This paper examines impediments to arbitrage in equity markets using a sample of 82 situations between 1985 and 2000, where the market value of a company is less than that of its ownership stake in a publicly traded subsidiary.
These situations, commonly referred to as “negative stub values,” suggest clear arbitrage opportunities. But they often persist, and therefore provide an interesting setting in which to study the risks and market frictions that prevent arbitrageurs from quickly forcing prices to fundamental values.
The empirical results provide considerable support for the argument that there are costs that limit arbitrage in equity markets. We show that negative stub values are not risk-free arbitrage opportunities. We also find that there is substantial variability in the time to termination, even for negative-stub-value investments that eventually converge.

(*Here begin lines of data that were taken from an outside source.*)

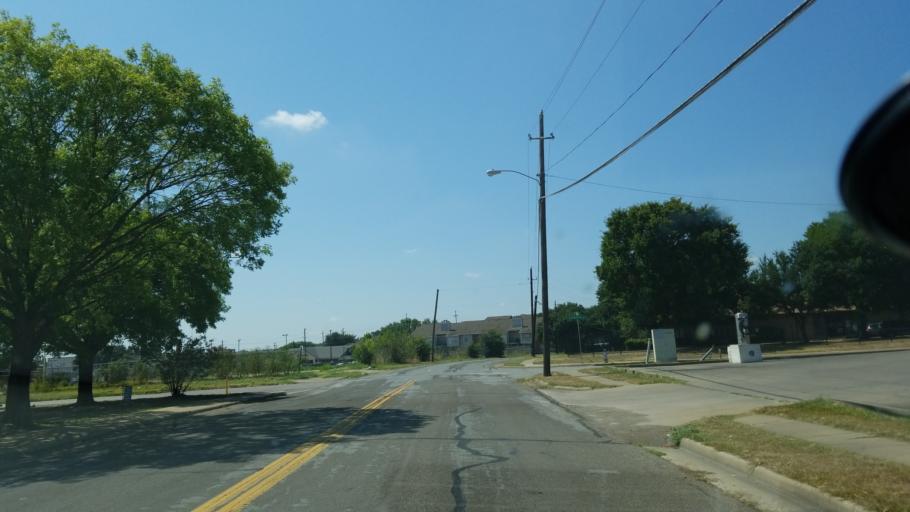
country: US
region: Texas
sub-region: Dallas County
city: Duncanville
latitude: 32.6611
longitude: -96.8841
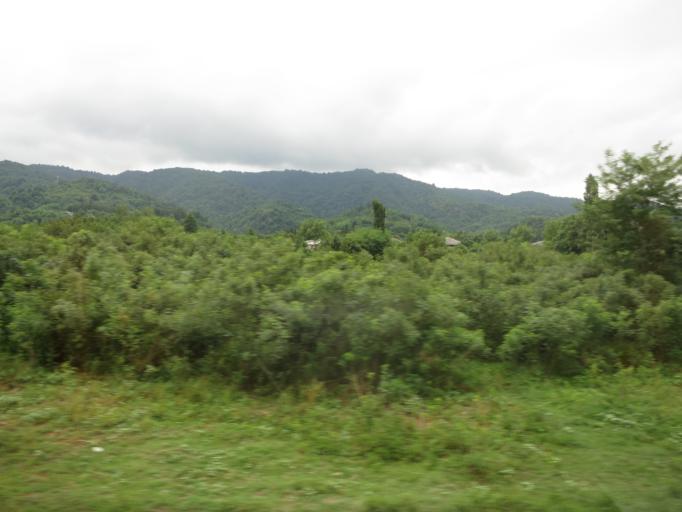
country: GE
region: Guria
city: Lanchkhuti
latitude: 42.0875
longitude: 42.1067
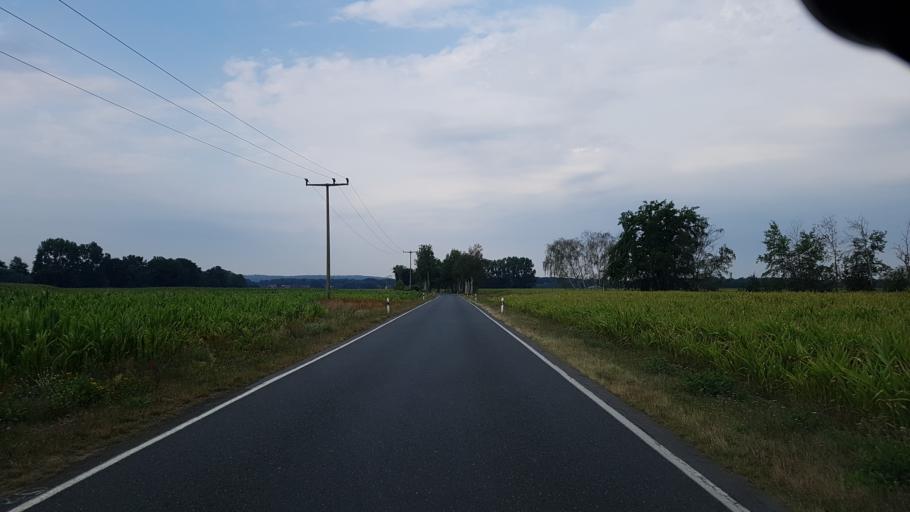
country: DE
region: Brandenburg
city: Lindenau
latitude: 51.4150
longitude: 13.7252
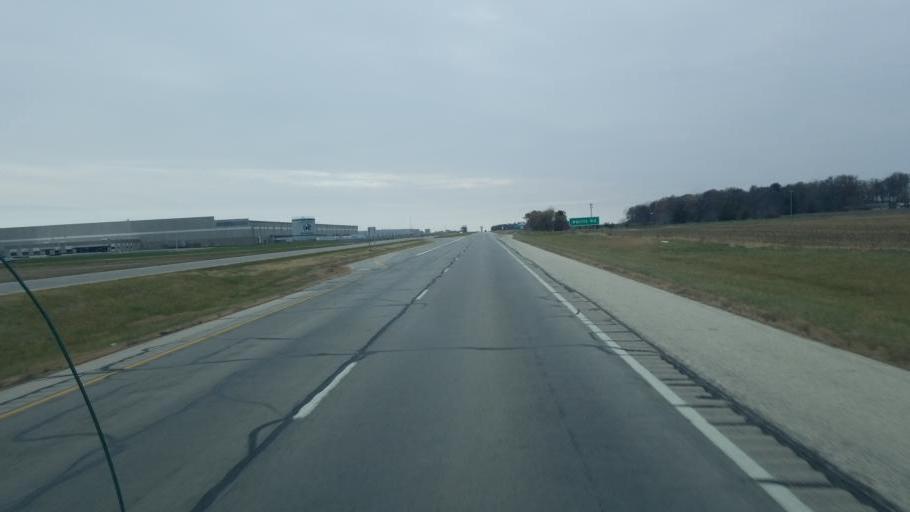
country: US
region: Ohio
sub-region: Auglaize County
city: Saint Marys
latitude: 40.5574
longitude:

The biggest friction impeding arbitrage appears to be the costs associated with imperfect information. In addition, imperfect information and transaction costs may encourage at least some specialization of arbitrageurs, which limits the effectiveness of diversification.
For 30% of the sample, the link between the parent and its subsidiary is severed before the relative value discrepancy is corrected. Furthermore, returns to a specialized arbitrageur would be 50% larger if the path to convergence was smooth rather than as observed. Uncertainty about the distribution of returns and characteristics of the risks limits arbitrage.
Market forces are working hard to keep prices at fundamental values, but the effectiveness of these efforts is sometimes limited.